## Action item
Beginning at the line containing "[^3]: Фактическое название" and continuing to the end of the records below, give each line again exactly as it stands, and only those lines.

[Plain-text document sources]
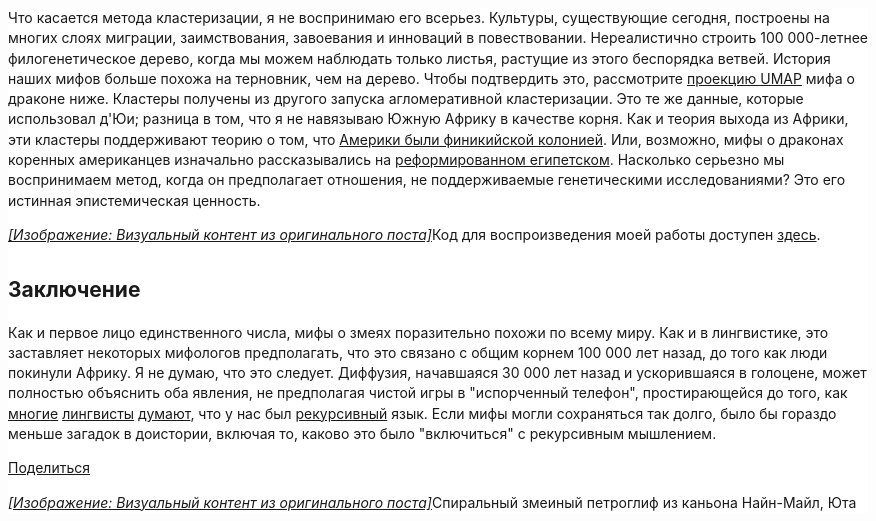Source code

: Что касается метода кластеризации, я не воспринимаю его всерьез. Культуры, существующие сегодня, построены на многих слоях миграции, заимствования, завоевания и инноваций в повествовании. Нереалистично строить 100 000-летнее филогенетическое дерево, когда мы можем наблюдать только листья, растущие из этого беспорядка ветвей. История наших мифов больше похожа на терновник, чем на дерево. Чтобы подтвердить это, рассмотрите [проекцию UMAP](https://pair-code.github.io/understanding-umap/) мифа о драконе ниже. Кластеры получены из другого запуска агломеративной кластеризации. Это те же данные, которые использовал д'Юи; разница в том, что я не навязываю Южную Африку в качестве корня. Как и теория выхода из Африки, эти кластеры поддерживают теорию о том, что [Америки были финикийской колонией](https://en.wikipedia.org/wiki/Theory_of_Phoenician_discovery_of_the_Americas). Или, возможно, мифы о драконах коренных американцев изначально рассказывались на [реформированном египетском](https://en.wikipedia.org/wiki/Reformed_Egyptian). Насколько серьезно мы воспринимаем метод, когда он предполагает отношения, не поддерживаемые генетическими исследованиями? Это его истинная эпистемическая ценность.

[*[Изображение: Визуальный контент из оригинального поста]*](https://substackcdn.com/image/fetch/$s_!PLNs!,f_auto,q_auto:good,fl_progressive:steep/https%3A%2F%2Fsubstack-post-media.s3.amazonaws.com%2Fpublic%2Fimages%2Fee865cc5-1f38-4653-bf9d-f2ed55902fea_932x621.png)Код для воспроизведения моей работы доступен [здесь](https://colab.research.google.com/drive/1LlEJw3dAzYyLLkIKWt9T2cj3-1PrCxjn?usp=sharing).

## Заключение

Как и первое лицо единственного числа, мифы о змеях поразительно похожи по всему миру. Как и в лингвистике, это заставляет некоторых мифологов предполагать, что это связано с общим корнем 100 000 лет назад, до того как люди покинули Африку. Я не думаю, что это следует. Диффузия, начавшаяся 30 000 лет назад и ускорившаяся в голоцене, может полностью объяснить оба явления, не предполагая чистой игры в "испорченный телефон", простирающейся до того, как [многие](https://www.vectorsofmind.com/i/114633005/wheres-the-recursion) [лингвисты](https://theconversation.com/when-did-humans-first-start-to-speak-how-language-evolved-in-africa-194372) [думают](https://www.sciencedirect.com/science/article/abs/pii/S0271530920300288), что у нас был [рекурсивный](https://www.vectorsofmind.com/p/deja-you-the-recursive-construction) язык. Если мифы могли сохраняться так долго, было бы гораздо меньше загадок в доистории, включая то, каково это было "включиться" с рекурсивным мышлением.

[Поделиться](https://www.vectorsofmind.com/p/contra-dhuy-on-snake-myths?action=share)

[*[Изображение: Визуальный контент из оригинального поста]*](https://substackcdn.com/image/fetch/$s_!1z5F!,f_auto,q_auto:good,fl_progressive:steep/https%3A%2F%2Fsubstack-post-media.s3.amazonaws.com%2Fpublic%2Fimages%2F2891d28a-49ad-438a-b134-93fd9ab98616_1156x750.png)Спиральный змеиный петроглиф из каньона Найн-Майл, Юта

[^1]: Механизм немного сложнее, чем изобретение местоимений в Африке и их сохранение в течение 100 000 лет. Он считает, что у них могли не быть местоимений, но были слова, такие как "мама" и "папа", которые действительно похожи по всему миру. Эти слова могли бы независимо превратиться в местоимения по всему миру (или сделать это в Африке). Более аккуратная поддержка идеи, что ученые интерпретируют сходство в языках сейчас как доказательство генетических связей 100 000 лет назад, может быть найдена в статье того же автора "Прото-Сапиенс Запретительная/Отрицательная Частица *Ма", которая предоставляет десятки примеров запретительной (т.е. не) частицы, потенциально когнатной." Транзитивно, это почти универсальное присутствие в высокоуровневых лингвистических филумах сильно поддерживает наследование от общего происхождения, а именно, в языке предковой популяции всех современных людей, а именно тех, кто, около 100 000 лет назад, покинул свою африканскую колыбель и завоевал весь мир." Я использовал пример с местоимением для удобочитаемости, так как уже представил статью.

[^2]: Неясно, что он имеет в виду под возвращением еще дальше во времени, так как скрещивание с неандертальцами произошло после события выхода из Африки. Или, по крайней мере, это скрещивание наиболее поддается изучению, так как оно является самым недавним и значительным.

[^3]: Фактическое название снова на французском: Le motif du dragon serait paléolithique: mythologie et archéologie. Буквальный перевод — "Мотив дракона был бы палеолитическим: мифология и археология", но это довольно неуклюже на английском, и, по словам chatGPT, не передает неопределенности; многие альтернативные предложения включали вариации "возможные палеолитические истоки".

[^4]: ctrl-f "root" в документации для программного обеспечения, которое он использовал: https://www.mesquiteproject.org/Trees.html

[^5]: "Мои исследования предполагают, что эволюция мифа о Пигмалионе следовала за человеческой миграцией из северо-восточной в южную Африку, которая, согласно предыдущим генетическим исследованиям, произошла около 2 000 лет назад."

## Your solution
[^3]: Фактическое название снова на французском: Le motif du dragon serait paléolithique: mythologie et archéologie. Буквальный перевод — "Мотив дракона был бы палеолитическим: мифология и археология", но это довольно неуклюже на английском, и, по словам chatGPT, не передает неопределенности; многие альтернативные предложения включали вариации "возможные палеолитические истоки".

[^4]: ctrl-f "root" в документации для программного обеспечения, которое он использовал: https://www.mesquiteproject.org/Trees.html

[^5]: "Мои исследования предполагают, что эволюция мифа о Пигмалионе следовала за человеческой миграцией из северо-восточной в южную Африку, которая, согласно предыдущим генетическим исследованиям, произошла около 2 000 лет назад."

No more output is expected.